Looking through their documentation, the ideal size seems to be 768x768, so I wrote a basic puppeteer script to convert the post to an image with these dimensions.

To fit into the desired resolution, I had to break the prompt into two images; you can see them here and here. When running the prompt, you have to specify both images with “detail”: “high”

       model='gpt-5',
    messages=[{
        'role': 'user',
        'content': [
            {"type": "image_url",  "image_url": {"url": f"{im_1}", "detail": "high"}},
            {"type": "image_url",  "image_url": {"url": f"{im_2}", "detail": "high"}},
        ],
    },

This worked perfectly, and the output was similar to using the text-based prompts (though it did take almost twice as long to process).

The Results

Running the prompt with a few different models, we can see there are indeed significant savings in prompt tokens.

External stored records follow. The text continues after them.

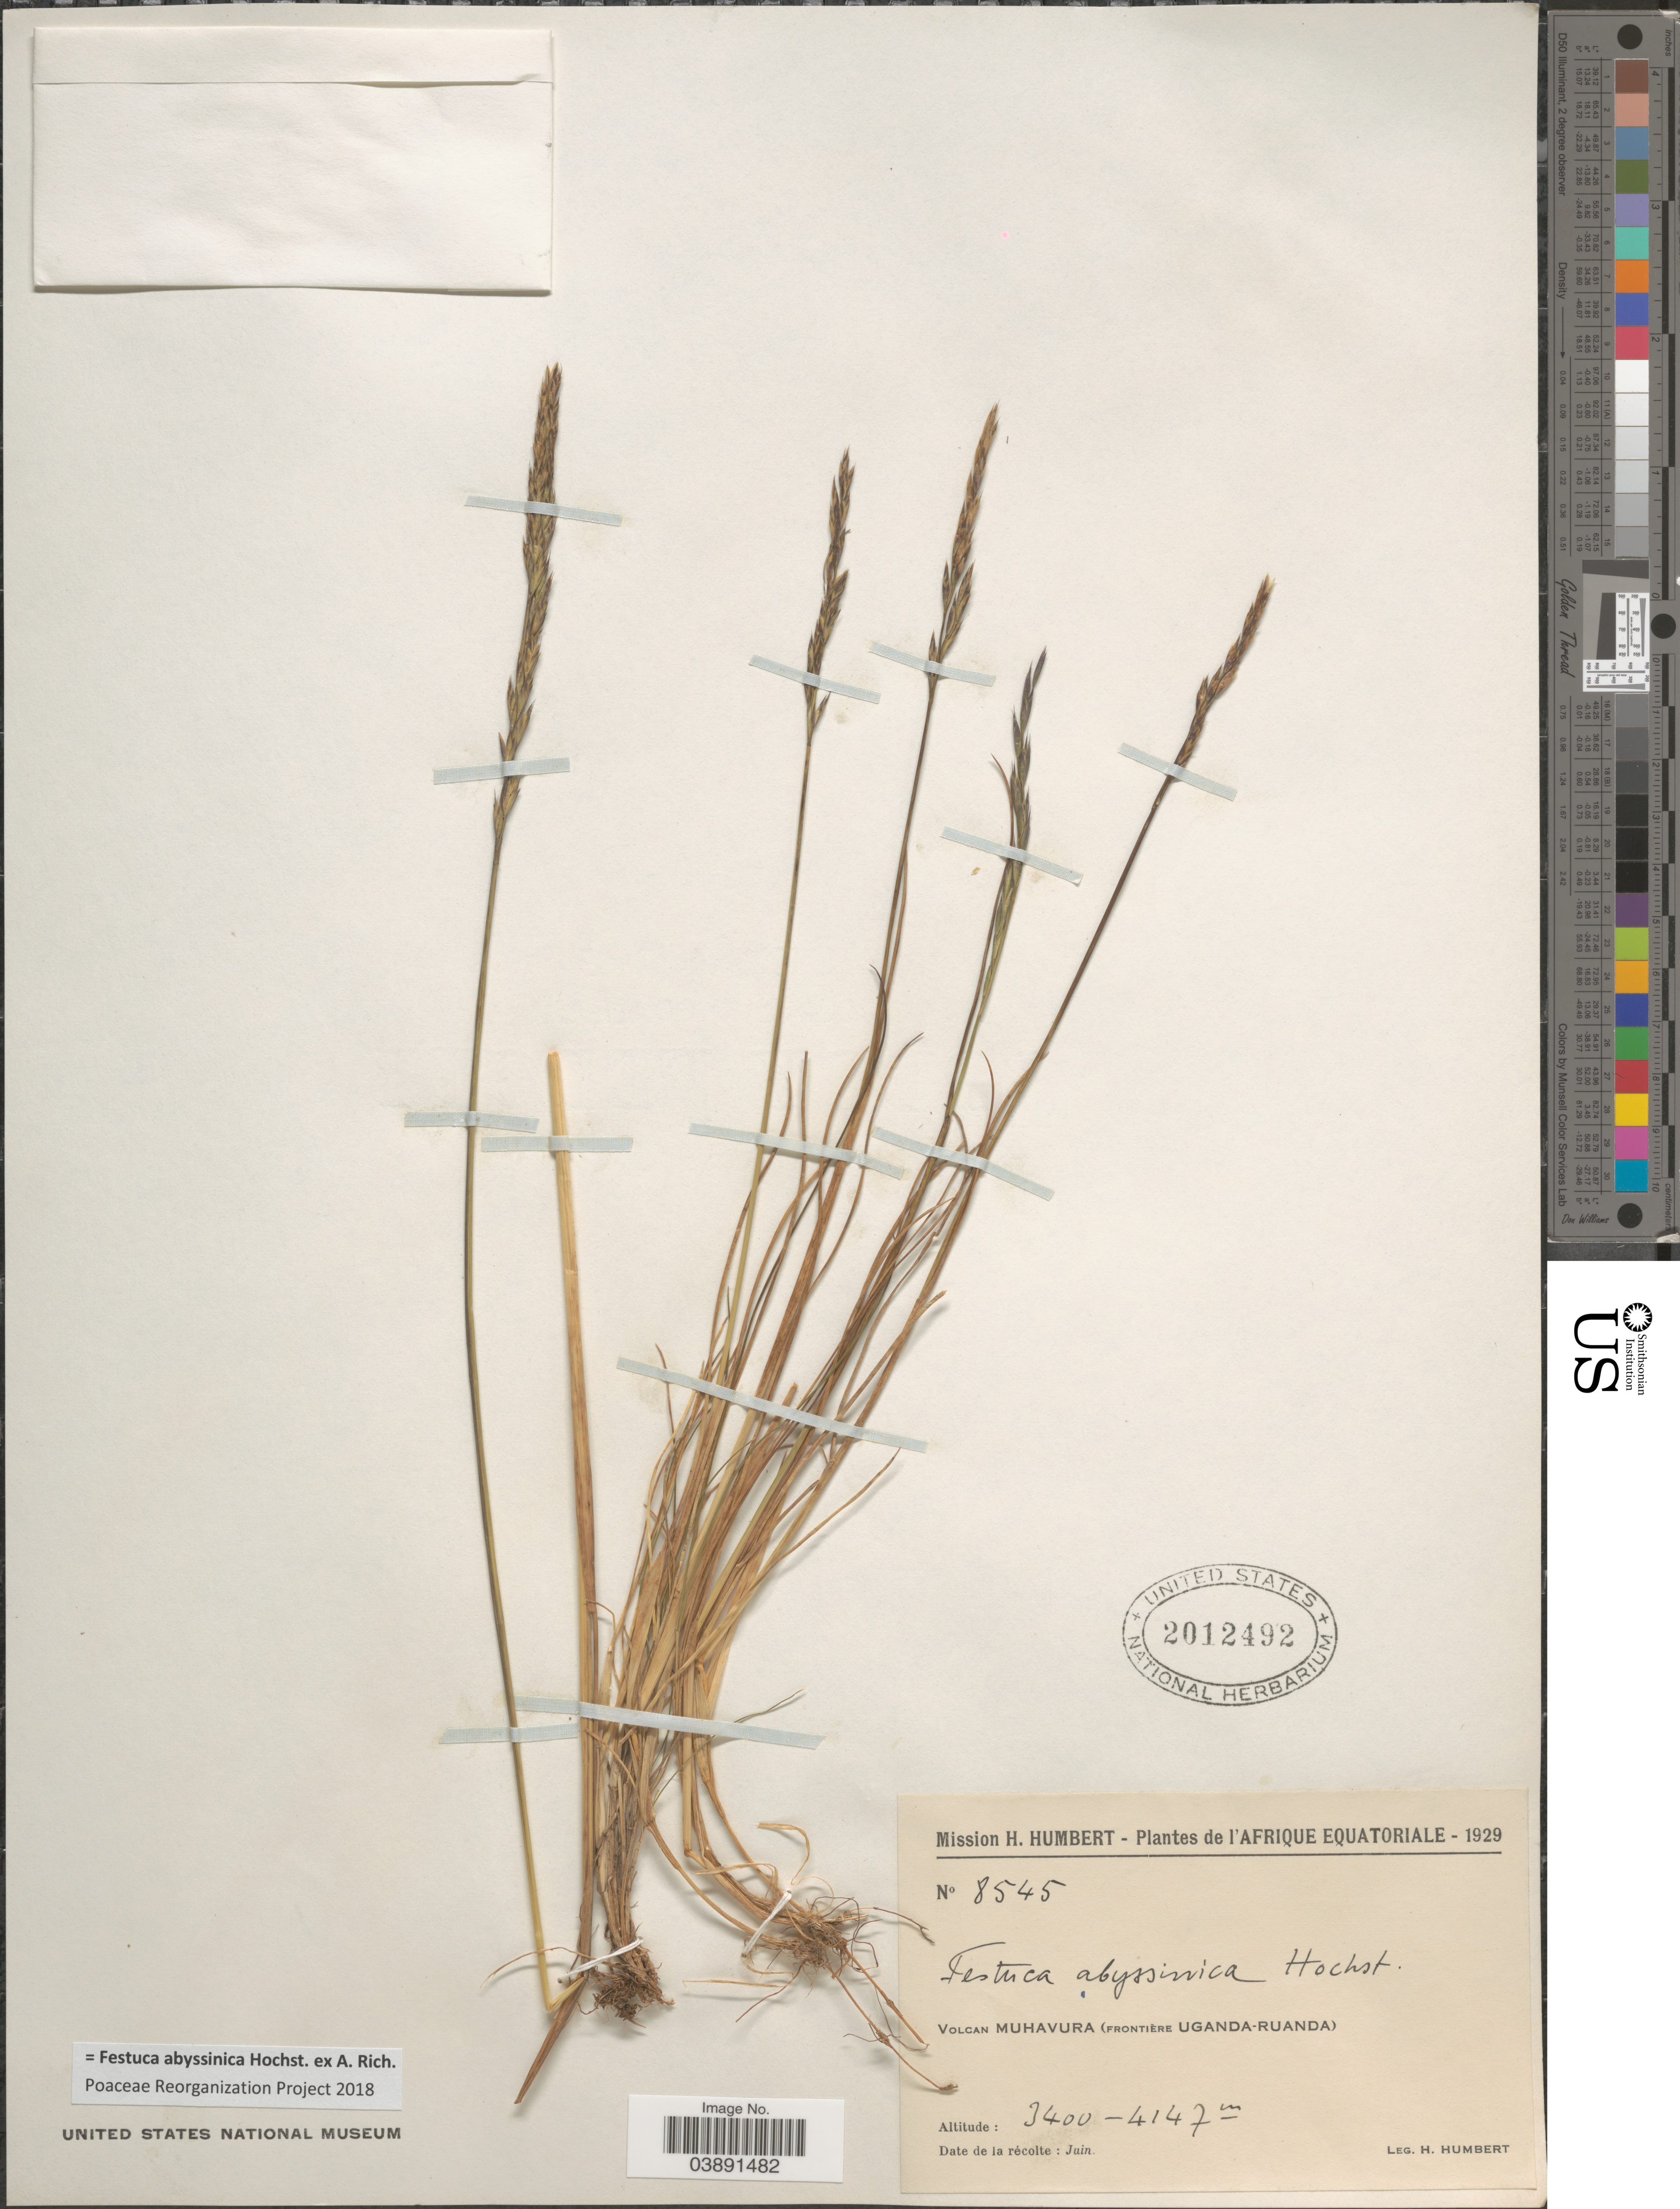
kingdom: Plantae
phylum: Tracheophyta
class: Liliopsida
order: Poales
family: Poaceae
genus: Festuca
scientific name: Festuca abyssinica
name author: Hochst. ex A. Rich.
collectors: H. Humbert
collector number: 8545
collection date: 1929-06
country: Uganda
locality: Afrique Equatoriale. Volcan Muhavura (Frontière Uganda-Ruanda).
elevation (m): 3400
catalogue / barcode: US 2012492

With gpt-5 in particular, we get over a 40% reduction in prompt tokens.

Completion Tokens

Prompt tokens are only half the story, though.

Running the prompt five times with each model and taking the average, we see the following:

All models apart from gpt-5-chat use significantly more completion tokens with the image inputs.

Completion tokens are also significantly more expensive, so unless you use the chat model, you are not getting any savings.